Talks among Russian, Ukrainian and American officials to end the war in Ukraine are set to resume next week, the Kremlin spokesman said on Monday, after a round of negotiations that President Volodymyr Zelensky of Ukraine described as constructive.
Two days of talks, the first face-to-face negotiations by Ukraine and Russia since June, wrapped up on Saturday in Abu Dhabi, capital of the United Arab Emirates. Mr. Zelensky said on social media on Saturday that more meetings would be held “provided there is readiness to move forward.”
On Monday, Dmitri S. Peskov, the Kremlin spokesman, told reporters in Moscow that further talks were scheduled for next week, though he did not specify a date. A U.S. official, speaking on the condition of anonymity to describe diplomatic strategy, said the talks were set for Sunday.
Both Ukrainian and Russian officials left the rare direct talks in Abu Dhabi in a somewhat optimistic mood, according to official Ukrainian statements and Russian state media reports. (Ukrainian and Russian officials had last met in June in Istanbul.)
On Saturday, Mr.
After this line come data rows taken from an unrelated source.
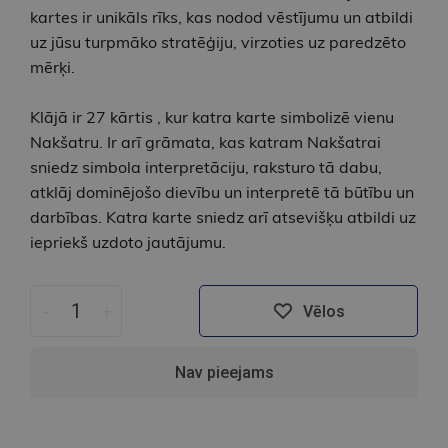
kartes ir unikāls rīks, kas nodod vēstījumu un atbildi
uz jūsu turpmāko stratēģiju, virzoties uz paredzēto
mērķi.
Klājā ir 27 kārtis , kur katra karte simbolizē vienu
Nakšatru. Ir arī grāmata, kas katram Nakšatrai
sniedz simbola interpretāciju, raksturo tā dabu,
atklāj dominējošo dievību un interpretē tā būtību un
darbības. Katra karte sniedz arī atsevišķu atbildi uz
iepriekš uzdoto jautājumu.
-
+
Vēlos
Nav pieejams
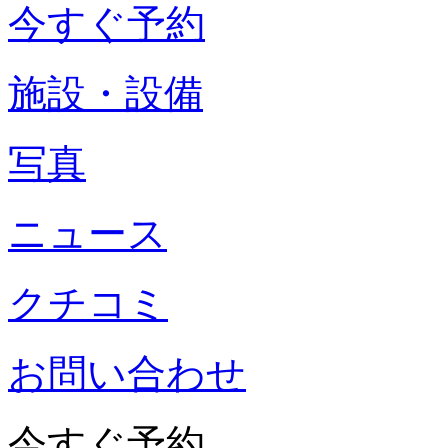
今すぐ予約
施設・設備
写真
ニュース
クチコミ
お問い合わせ
今すぐ予約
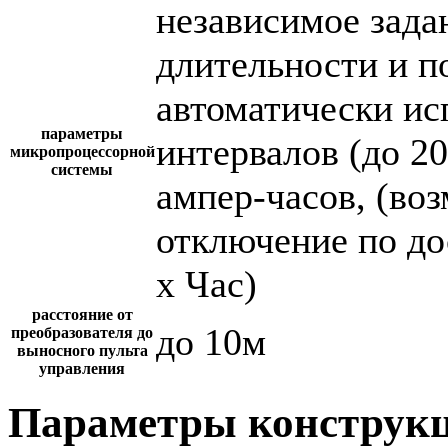
независимое зада
длительности и п
автоматически и
параметры
интервалов (до 2
микропроцессорной
системы
ампер-часов, (во
отключение по до
х Час)
расстояние от
до 10м
преобразователя до
выносного пульта
управления
Параметры конструкц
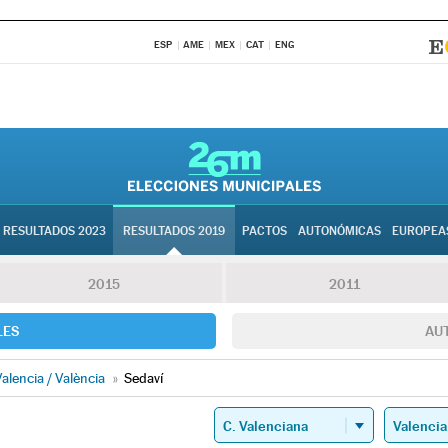
ESP
AME
MEX
CAT
ENG
RESULTADOS 2023
RESULTADOS 2019
PACTOS
AUTONÓMICAS
EUROPEA
2015
2011
LES
AU
alencia / València
»
Sedaví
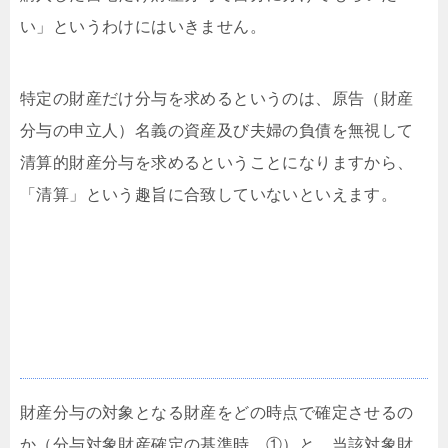
い」というわけにはいきません。
特定の財産だけ分与を求めるというのは、原告（財産
分与の申立人）名義の資産及び夫婦の負債を無視して
清算的財産分与を求めるということになりますから、
「清算」という趣旨に合致していないといえます。
財産分与の基準時について
財産分与の対象となる財産をどの時点で確定させるの
か（分与対象財産確定の基準時…①）と、当該対象財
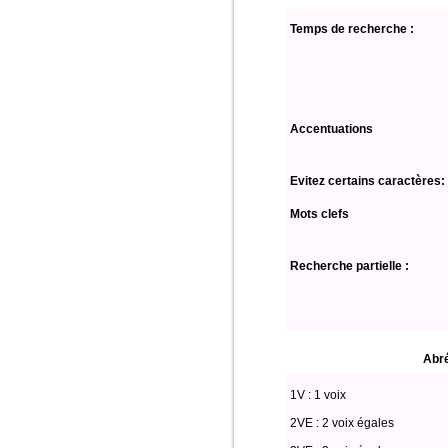
Temps de recherche :
Accentuations
Evitez certains caractères:
Mots clefs
Recherche partielle :
Abré
1V : 1 voix
2VE : 2 voix égales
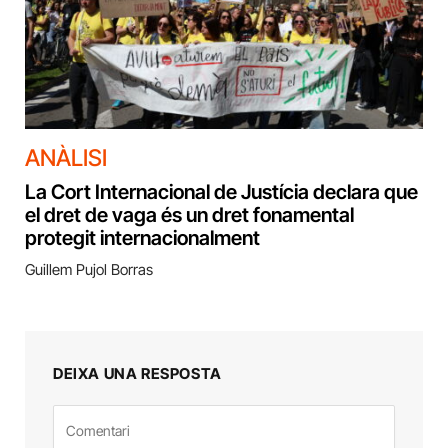
ANÀLISI
La Cort Internacional de Justícia declara que
el dret de vaga és un dret fonamental
protegit internacionalment
Guillem Pujol Borras
DEIXA UNA RESPOSTA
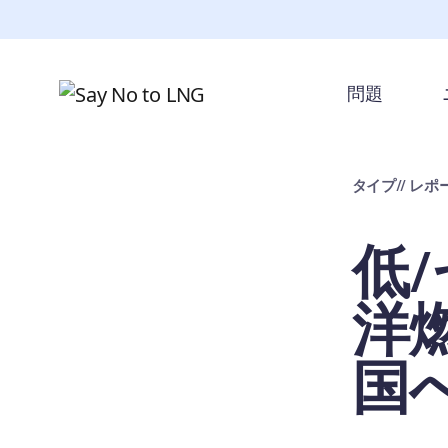
メインコンテンツへスキップ
問題
タイプ
// レポ
低
洋
国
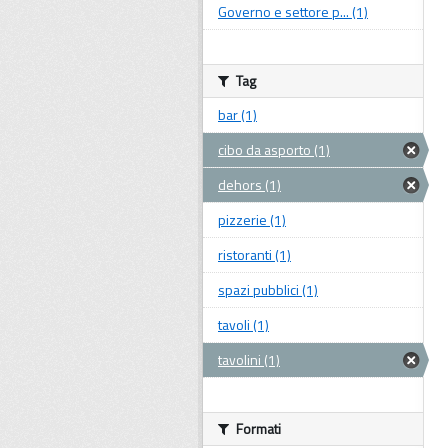
Governo e settore p... (1)
Tag
bar (1)
cibo da asporto (1)
dehors (1)
pizzerie (1)
ristoranti (1)
spazi pubblici (1)
tavoli (1)
tavolini (1)
Formati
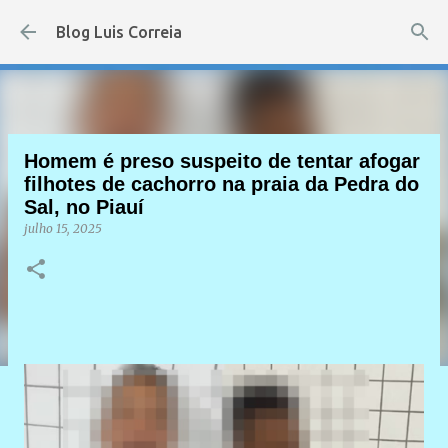
Pular para o conteúdo principal
Blog Luis Correia
Homem é preso suspeito de tentar afogar
filhotes de cachorro na praia da Pedra do
Sal, no Piauí
julho 15, 2025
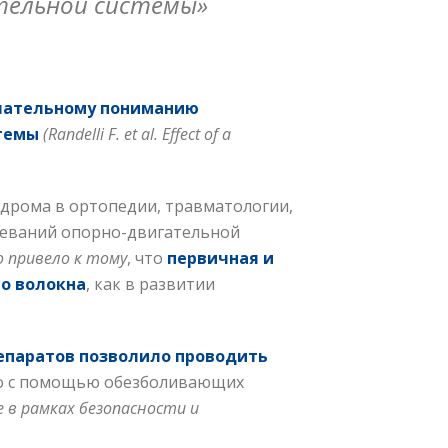
тельной системы»
чательному пониманию
стемы
(Randelli F. et al. Effect of a
ндрома в ортопедии, травматологии,
леваний опорно-двигательной
о привело к тому
, что
первичная и
о волокна
, как в развитии
епаратов позволило проводить
о с помощью обезболивающих
 в рамках безопасности и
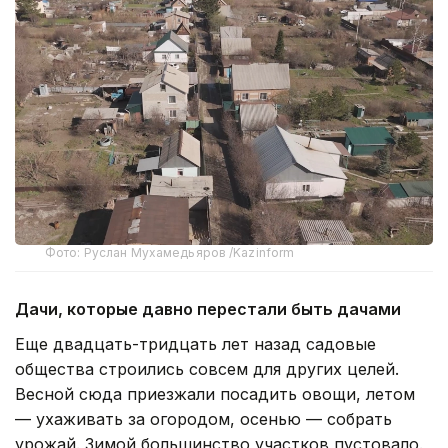
Фото: Руслан Мухамедьяров /Kazinform
Дачи, которые давно перестали быть дачами
Еще двадцать-тридцать лет назад садовые
общества строились совсем для других целей.
Весной сюда приезжали посадить овощи, летом
— ухаживать за огородом, осенью — собрать
урожай. Зимой большинство участков пустовало.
Zelensky said the delegations had discussed an American role in postwar security guarantees for Ukraine and that negotiations on the issue would continue.
On Sunday, he said that Ukraine and Russia both should be willing to compromise. But Mr. Peskov, in his remarks Monday, gave little indication that the Kremlin was ready to back down on its full aims in Ukraine.
A major sticking point is control of territory in eastern Ukraine. On that question, Mr. Peskov insisted that Moscow would accept nothing less than terms that Russia says were reached by President Trump and President Vladimir V. Putin this past summer in Alaska. Russia says the American president agreed to a deal in which Ukraine would surrender parts of the Donbas region that Russian forces have been unable to capture through four years of war.
Steve Witkoff, an American envoy who participated in the Abu Dhabi talks, said before those meetings that just one major issue was left to be resolved. Mr. Zelensky said the issue was territory. “It’s all about the eastern part of our country,” he said last week in Davos, Switzerland, where he was attending the World Economic Forum. “It’s all about the land.”
In its daily brief on the war in Ukraine, the Institute for the Study of War said the Kremlin may be using the new trilateral talks simply to stall for time, as Moscow has done repeatedly through years of on-again-off-again negotiations.
The institute, a policy organization based in Washington, noted that Russia hoped to avoid the additional sanctions that Mr. Trump had threatened if the Kremlin refused to negotiate.
The peace process has taken on a greater urgency for Ukraine: Moscow has intensified a bombing campaign against civilian infrastructure in Kyiv and other cities, leaving hundreds of thousands without power or heating during a brutal Ukrainian winter.
As of Sunday evening, more than 1,300 apartment buildings in Kyiv had no power or heat, according to Vitali Klitschko, the city’s mayor.